Stored data entries
= = = = =

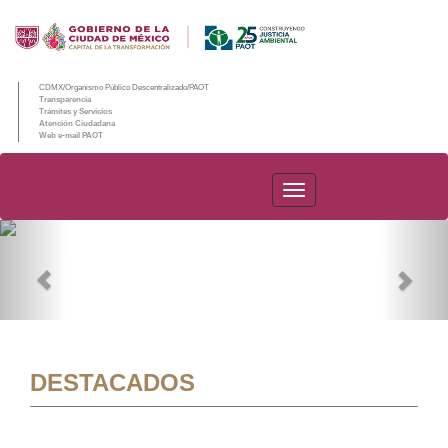
CDMX/Organismo Público Descentralizado/PAOT
Transparencia
Trámites y Servicios
Atención Ciudadana
Web e-mail PAOT
PAOT
Previous
Nex
DESTACADOS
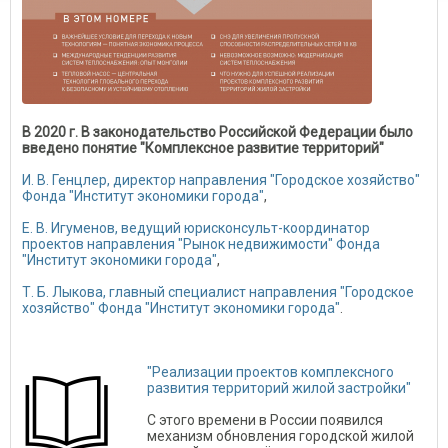
В 2020 г. В законодательство Российской Федерации было
введено понятие "Комплексное развитие территорий"
И. В. Генцлер, директор направления "Городское хозяйство"
Фонда "Институт экономики города"
,
Е. В. Игуменов, ведущий юрисконсульт-координатор
проектов направления "Рынок недвижимости" Фонда
"Институт экономики города"
,
Т. Б. Лыкова, главный специалист направления "Городское
хозяйство" Фонда "Институт экономики города"
.
"Реализации проектов комплексного
развития территорий жилой застройки"
С этого времени в России появился
механизм обновления городской жилой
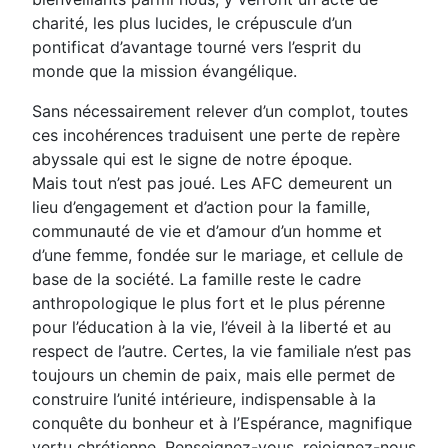
charité, les plus lucides, le crépuscule d’un
pontificat d’avantage tourné vers l’esprit du
monde que la mission évangélique.
Sans nécessairement relever d’un complot, toutes
ces incohérences traduisent une perte de repère
abyssale qui est le signe de notre époque.
Mais tout n’est pas joué. Les AFC demeurent un
lieu d’engagement et d’action pour la famille,
communauté de vie et d’amour d’un homme et
d’une femme, fondée sur le mariage, et cellule de
base de la société. La famille reste le cadre
anthropologique le plus fort et le plus pérenne
pour l’éducation à la vie, l’éveil à la liberté et au
respect de l’autre. Certes, la vie familiale n’est pas
toujours un chemin de paix, mais elle permet de
construire l’unité intérieure, indispensable à la
conquête du bonheur et à l’Espérance, magnifique
vertu chrétienne. Renseignez-vous, rejoignez-nous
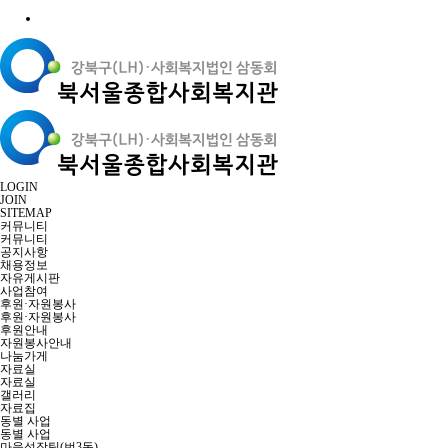
LOGIN
JOIN
SITEMAP
커뮤니티
커뮤니티
공지사항
채용정보
자유게시판
사업참여
후원·자원봉사
후원·자원봉사
후원안내
자원봉사안내
나눔가게
자료실
자료실
갤러리
자료집
동별 사업
동별 사업
마을성장팀(번3동)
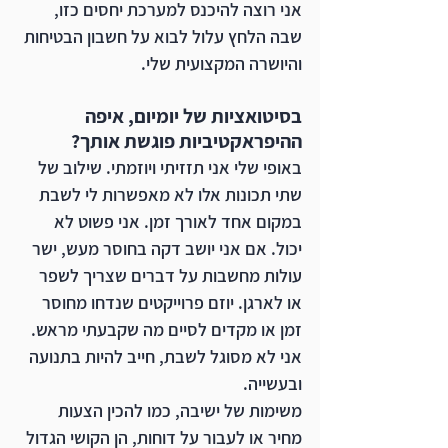
אני רוצה להיכנס למערכת יחסים כזו, 
שבה הלחץ עלול לבוא על חשבון הבטיחות 
והיושרה המקצועית שלי.
בסיטואציות של יומיום, איפה 
ההיפראקטיביות פוגשת אותך?
באופי שלי אני תזזיתי ויוזמתי. שילוב של 
שתי תכונות אלו לא מאפשרות לי לשבת 
במקום אחד לאורך זמן. אני פשוט לא 
יכול. אם אני יושב דקה בחוסר מעש, ישר 
עולות מחשבות על דברים שצריך לשפר 
או לארגן. יוזם פרוייקטים שנדחו מחוסר 
זמן או מקדים לסיים מה שקבעתי מראש. 
אני לא מסוגל לשבת, חייב להיות בתנועה 
ובעשייה. 
משימות של ישיבה, כמו להכין הצעות 
מחיר או לעבור על דוחות, הן הקושי הגדול 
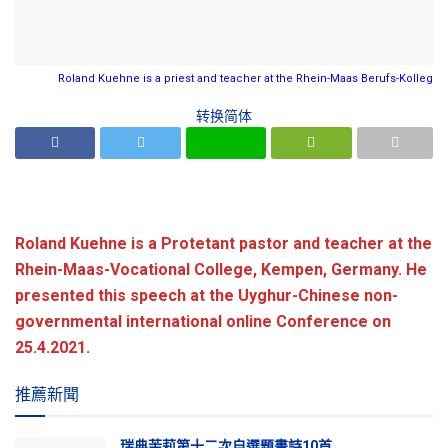
Roland Kuehne is a priest and teacher at the Rhein-Maas Berufs-Kolleg
转换简体
Roland Kuehne is a Protetant pastor and teacher at the
Rhein-Maas-Vocational College, Kempen, Germany. He
presented this speech at the Uyghur-Chinese non-
governmental international online Conference on
25.4.2021.
推薦新聞
瑞典茉莉第十二次自選題畫詩10首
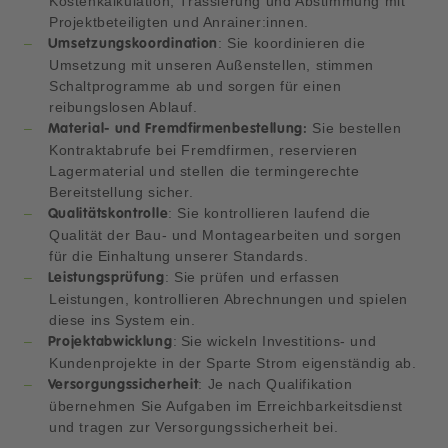
Kostenkalkulation, Trassierung und Abstimmung mit
Projektbeteiligten und Anrainer:innen.
: Sie koordinieren die
Umsetzungskoordination
Umsetzung mit unseren Außenstellen, stimmen
Schaltprogramme ab und sorgen für einen
reibungslosen Ablauf.
Sie bestellen
Material- und Fremdfirmenbestellung:
Kontraktabrufe bei Fremdfirmen, reservieren
Lagermaterial und stellen die termingerechte
Bereitstellung sicher.
: Sie kontrollieren laufend die
Qualitätskontrolle
Qualität der Bau- und Montagearbeiten und sorgen
für die Einhaltung unserer Standards.
: Sie prüfen und erfassen
Leistungsprüfung
Leistungen, kontrollieren Abrechnungen und spielen
diese ins System ein.
: Sie wickeln Investitions- und
Projektabwicklung
Kundenprojekte in der Sparte Strom eigenständig ab.
: Je nach Qualifikation
Versorgungssicherheit
übernehmen Sie Aufgaben im Erreichbarkeitsdienst
und tragen zur Versorgungssicherheit bei.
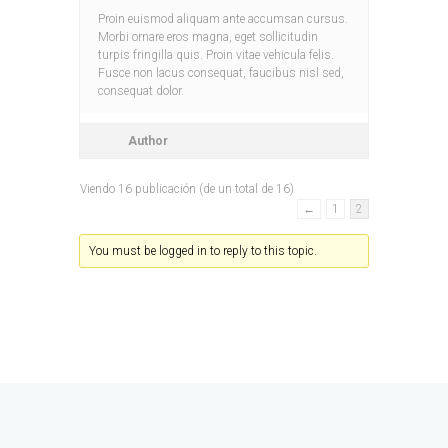
Proin euismod aliquam ante accumsan cursus.
Morbi ornare eros magna, eget sollicitudin
turpis fringilla quis. Proin vitae vehicula felis.
Fusce non lacus consequat, faucibus nisl sed,
consequat dolor.
Author
Viendo 16 publicación (de un total de 16)
←
1
2
You must be logged in to reply to this topic.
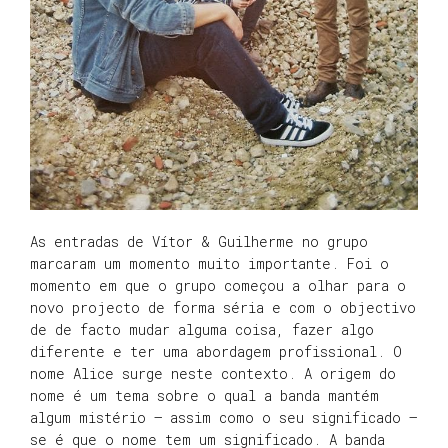
As entradas de Vítor & Guilherme no grupo
marcaram um momento muito importante. Foi o
momento em que o grupo começou a olhar para o
novo projecto de forma séria e com o objectivo
de de facto mudar alguma coisa, fazer algo
diferente e ter uma abordagem profissional. O
nome Alice surge neste contexto. A origem do
nome é um tema sobre o qual a banda mantém
algum mistério – assim como o seu significado –
se é que o nome tem um significado. A banda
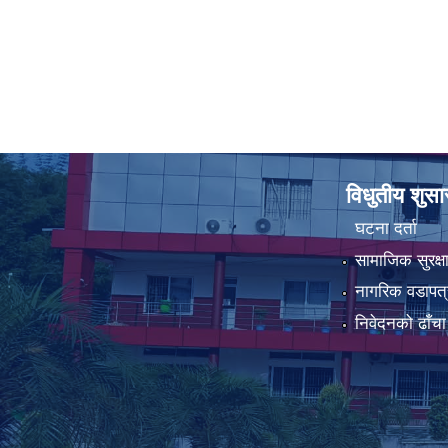
विधुतीय शुस
घटना दर्ता
सामाजिक सुरक्ष
नागरिक वडापत्
निवेदनको ढाँचा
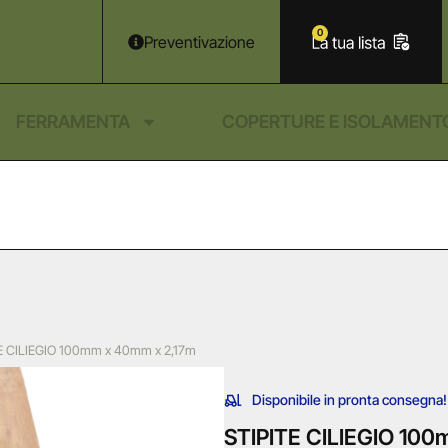
0
Preventivazione
FERRAMENTA
COPERTURE E ISOLAMENT
E CILIEGIO 100mm x 40mm x 2,17m
Disponibile in pronta consegna!
STIPITE CILIEGIO 10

= = = = =

Each line above from the one containing "אני לא מסוגל לשבת, חייב להיות בתנועה" through the one containing "Roland Kuehne is a Protetant" is to be returned verbatim. Nothing else, and no pictures.

# Task answer
אני לא מסוגל לשבת, חייב להיות בתנועה 
ובעשייה. 
משימות של ישיבה, כמו להכין הצעות 
מחיר או לעבור על דוחות, הן הקושי הגדול 
Roland Kuehne is a priest and teacher at the Rhein-Maas Berufs-Kolleg
转换简体
Roland Kuehne is a Protetant pastor and teacher at the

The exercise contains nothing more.